(Layout records)
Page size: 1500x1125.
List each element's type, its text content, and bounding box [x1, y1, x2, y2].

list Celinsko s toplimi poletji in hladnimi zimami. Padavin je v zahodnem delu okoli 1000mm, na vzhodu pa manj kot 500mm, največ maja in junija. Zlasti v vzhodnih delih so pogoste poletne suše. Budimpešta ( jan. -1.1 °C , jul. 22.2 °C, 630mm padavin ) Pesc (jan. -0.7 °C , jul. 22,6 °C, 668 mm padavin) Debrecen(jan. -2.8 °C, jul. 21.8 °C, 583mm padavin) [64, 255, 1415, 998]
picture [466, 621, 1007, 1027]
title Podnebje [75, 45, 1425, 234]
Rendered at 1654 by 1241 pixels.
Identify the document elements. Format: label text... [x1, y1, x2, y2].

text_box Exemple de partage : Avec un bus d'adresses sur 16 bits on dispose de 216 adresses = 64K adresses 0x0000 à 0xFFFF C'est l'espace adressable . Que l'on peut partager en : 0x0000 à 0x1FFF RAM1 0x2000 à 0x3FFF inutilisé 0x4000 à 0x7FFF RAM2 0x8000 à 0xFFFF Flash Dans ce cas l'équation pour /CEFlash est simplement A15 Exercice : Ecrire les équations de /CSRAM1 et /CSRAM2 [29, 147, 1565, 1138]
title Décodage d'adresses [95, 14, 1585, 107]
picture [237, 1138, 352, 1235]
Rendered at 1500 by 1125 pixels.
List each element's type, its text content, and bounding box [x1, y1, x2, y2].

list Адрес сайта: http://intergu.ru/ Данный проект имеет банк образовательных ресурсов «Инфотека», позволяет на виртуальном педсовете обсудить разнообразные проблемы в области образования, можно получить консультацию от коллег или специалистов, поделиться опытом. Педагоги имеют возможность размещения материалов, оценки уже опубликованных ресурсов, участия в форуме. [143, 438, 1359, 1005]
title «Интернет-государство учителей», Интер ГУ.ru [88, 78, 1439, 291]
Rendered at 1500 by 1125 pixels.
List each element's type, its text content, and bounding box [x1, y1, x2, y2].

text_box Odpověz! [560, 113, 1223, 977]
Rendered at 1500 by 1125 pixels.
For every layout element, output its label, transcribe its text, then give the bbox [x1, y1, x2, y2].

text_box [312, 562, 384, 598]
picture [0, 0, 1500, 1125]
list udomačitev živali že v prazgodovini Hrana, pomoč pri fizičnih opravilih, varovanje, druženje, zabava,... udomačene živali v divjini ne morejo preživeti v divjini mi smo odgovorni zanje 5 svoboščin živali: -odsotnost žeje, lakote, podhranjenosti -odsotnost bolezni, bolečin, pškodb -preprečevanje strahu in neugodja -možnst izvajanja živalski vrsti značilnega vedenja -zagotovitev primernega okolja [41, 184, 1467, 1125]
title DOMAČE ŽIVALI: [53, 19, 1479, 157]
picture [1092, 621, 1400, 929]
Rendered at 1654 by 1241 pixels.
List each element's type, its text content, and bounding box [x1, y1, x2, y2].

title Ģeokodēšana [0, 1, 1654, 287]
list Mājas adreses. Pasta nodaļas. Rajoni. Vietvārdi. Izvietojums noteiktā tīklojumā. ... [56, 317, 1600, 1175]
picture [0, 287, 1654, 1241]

# EXERCISE DETAILS:
Copy the listing's lines verbatim, from its first line up to and including the line containing "title Podnebje [75, 45, 1425, 234]".

# WRITTEN ANSWER:
Page size: 1500x1125.
List each element's type, its text content, and bounding box [x1, y1, x2, y2].

list Celinsko s toplimi poletji in hladnimi zimami. Padavin je v zahodnem delu okoli 1000mm, na vzhodu pa manj kot 500mm, največ maja in junija. Zlasti v vzhodnih delih so pogoste poletne suše. Budimpešta ( jan. -1.1 °C , jul. 22.2 °C, 630mm padavin ) Pesc (jan. -0.7 °C , jul. 22,6 °C, 668 mm padavin) Debrecen(jan. -2.8 °C, jul. 21.8 °C, 583mm padavin) [64, 255, 1415, 998]
picture [466, 621, 1007, 1027]
title Podnebje [75, 45, 1425, 234]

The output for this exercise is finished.